**Material to process**
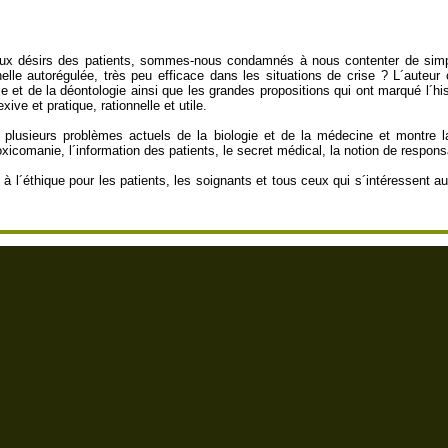
aux désirs des patients, sommes-nous condamnés à nous contenter de simpl
nnelle autorégulée, très peu efficace dans les situations de crise ? L´aut
le et de la déontologie ainsi que les grandes propositions qui ont marqué l´hi
exive et pratique, rationnelle et utile.
s plusieurs problèmes actuels de la biologie et de la médecine et montre
oxicomanie, l´information des patients, le secret médical, la notion de responsa
ue à l´éthique pour les patients, les soignants et tous ceux qui s´intéressen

**Your objective**
After reading the records above, say how many lines hold the string "patients", using only a number.

**Worked solution**
3